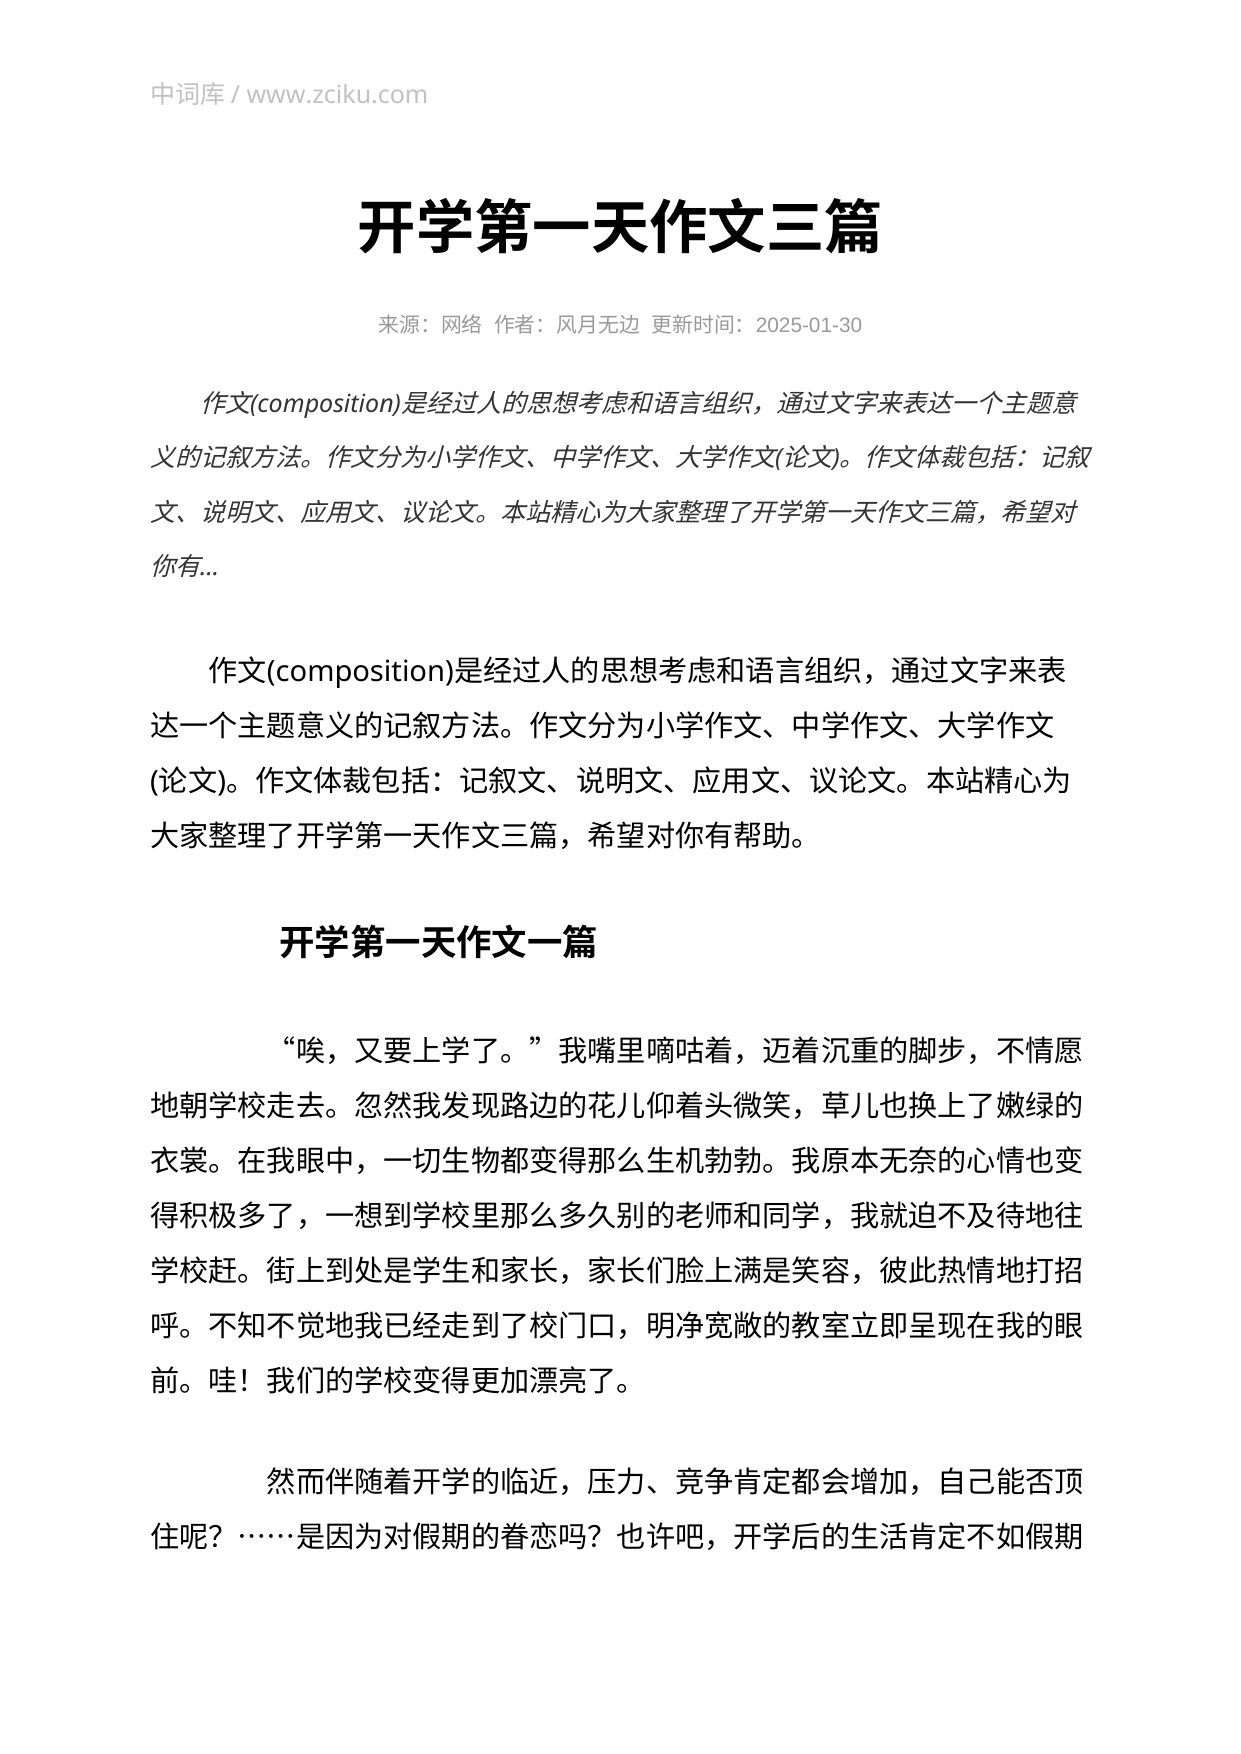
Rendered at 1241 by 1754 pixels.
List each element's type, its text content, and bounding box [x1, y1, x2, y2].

text “唉，又要上学了。”我嘴里嘀咕着，迈着沉重的脚步，不情愿地朝学校走去。忽然我发现路边的花儿仰着头微笑，草儿也换上了嫩绿的衣裳。在我眼中，一切生物都变得那么生机勃勃。我原本无奈的心情也变得积极多了，一想到学校里那么多久别的老师和同学，我就迫不及待地往学校赶。街上到处是学生和家长，家长们脸上满是笑容，彼此热情地打招呼。不知不觉地我已经走到了校门口，明净宽敞的教室立即呈现在我的眼前。哇！我们的学校变得更加漂亮了。 [150, 1028, 1090, 1399]
text 开学第一天作文一篇 [150, 914, 1090, 966]
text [150, 1459, 1090, 1556]
text 作文(composition)是经过人的思想考虑和语言组织，通过文字来表达一个主题意义的记叙方法。作文分为小学作文、中学作文、大学作文(论文)。作文体裁包括：记叙文、说明文、应用文、议论文。本站精心为大家整理了开学第一天作文三篇，希望对你有帮助。 [150, 648, 1090, 855]
text 作文(composition)是经过人的思想考虑和语言组织，通过文字来表达一个主题意义的记叙方法。作文分为小学作文、中学作文、大学作文(论文)。作文体裁包括：记叙文、说明文、应用文、议论文。本站精心为大家整理了开学第一天作文三篇，希望对你有... [150, 383, 1090, 583]
subtitle 开学第一天作文三篇 [150, 181, 1090, 266]
text 来源：网络 作者：风月无边 更新时间：2025-01-30 [150, 313, 1090, 337]
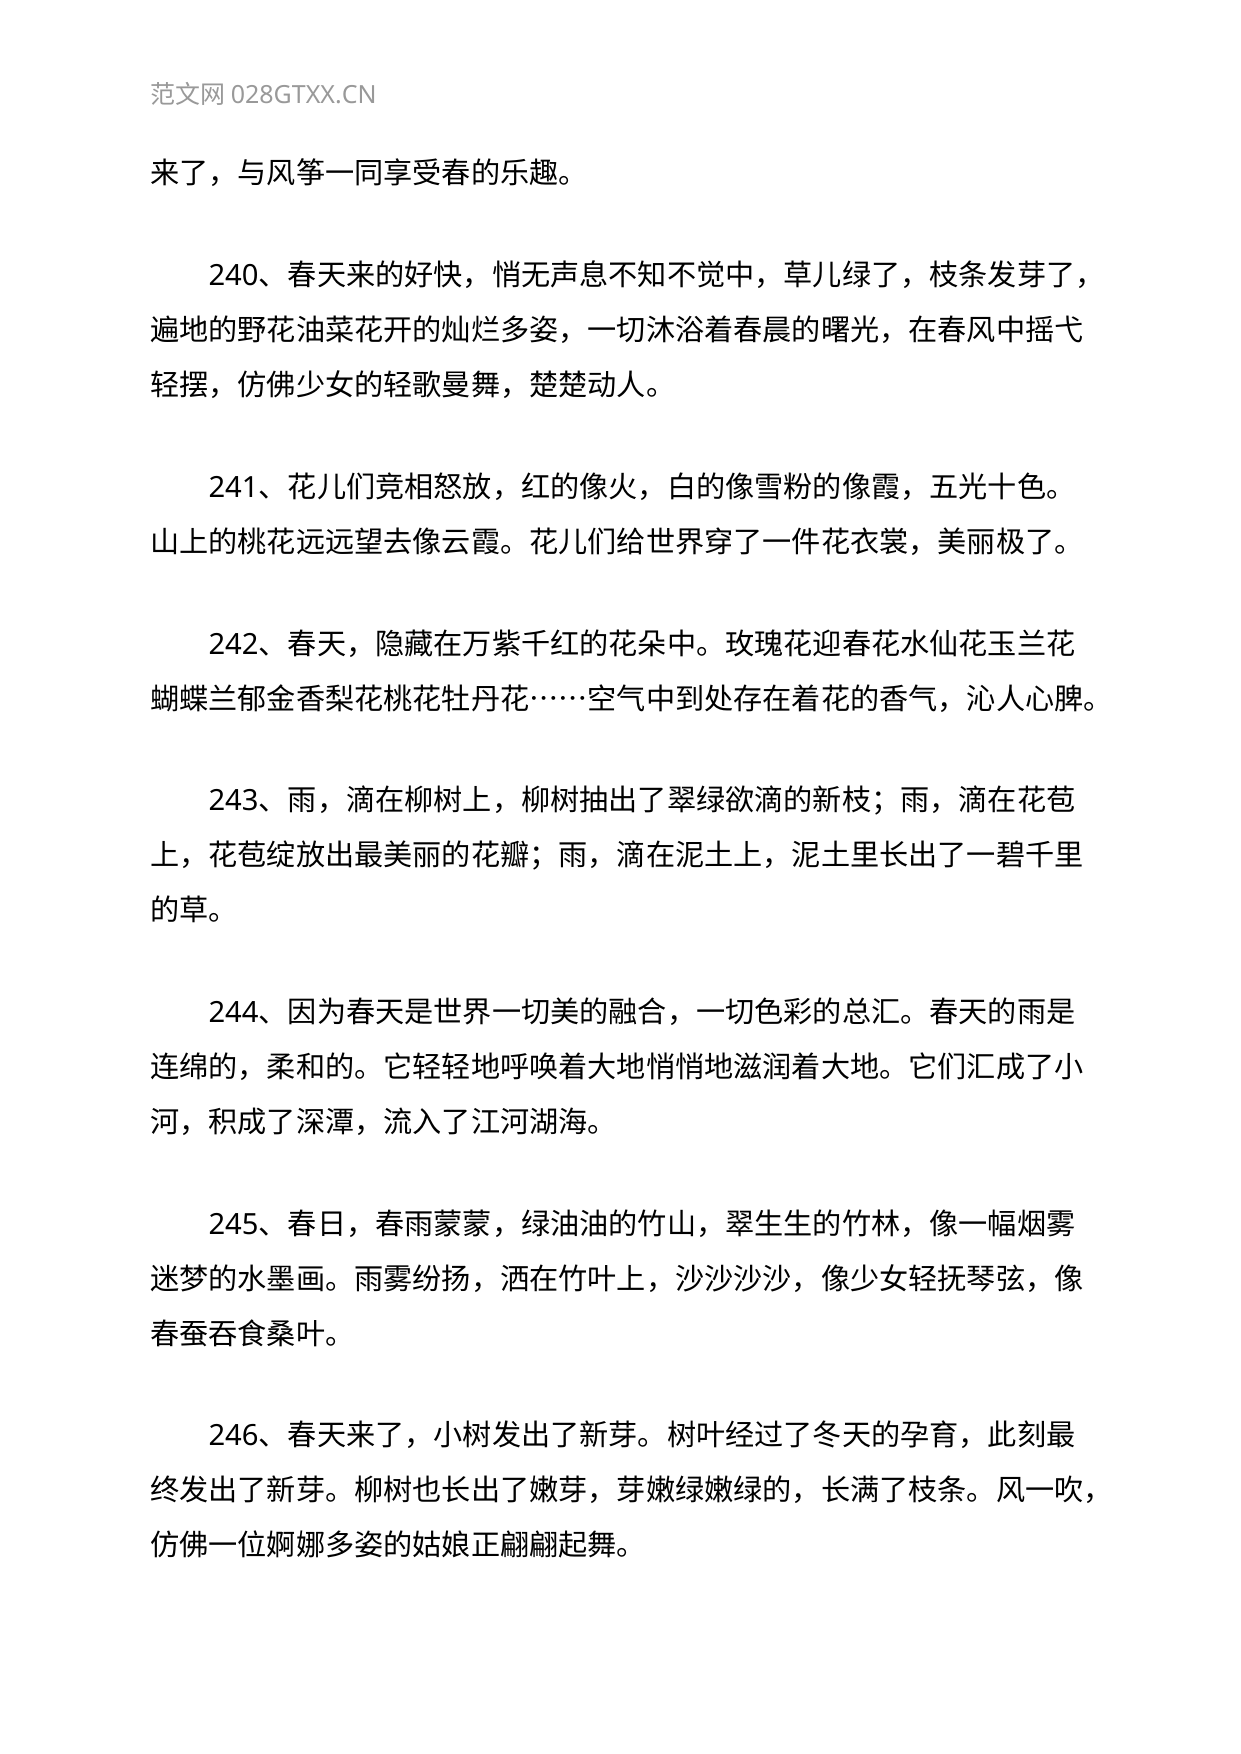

◆ WHAT TO WORK ON ◆
Copy out, from the data above, every line holding the word "作文分为小学作文".

◆ YOUR RESPONSE ◆
text 作文(composition)是经过人的思想考虑和语言组织，通过文字来表达一个主题意义的记叙方法。作文分为小学作文、中学作文、大学作文(论文)。作文体裁包括：记叙文、说明文、应用文、议论文。本站精心为大家整理了开学第一天作文三篇，希望对你有帮助。 [150, 648, 1090, 855]
text 作文(composition)是经过人的思想考虑和语言组织，通过文字来表达一个主题意义的记叙方法。作文分为小学作文、中学作文、大学作文(论文)。作文体裁包括：记叙文、说明文、应用文、议论文。本站精心为大家整理了开学第一天作文三篇，希望对你有... [150, 383, 1090, 583]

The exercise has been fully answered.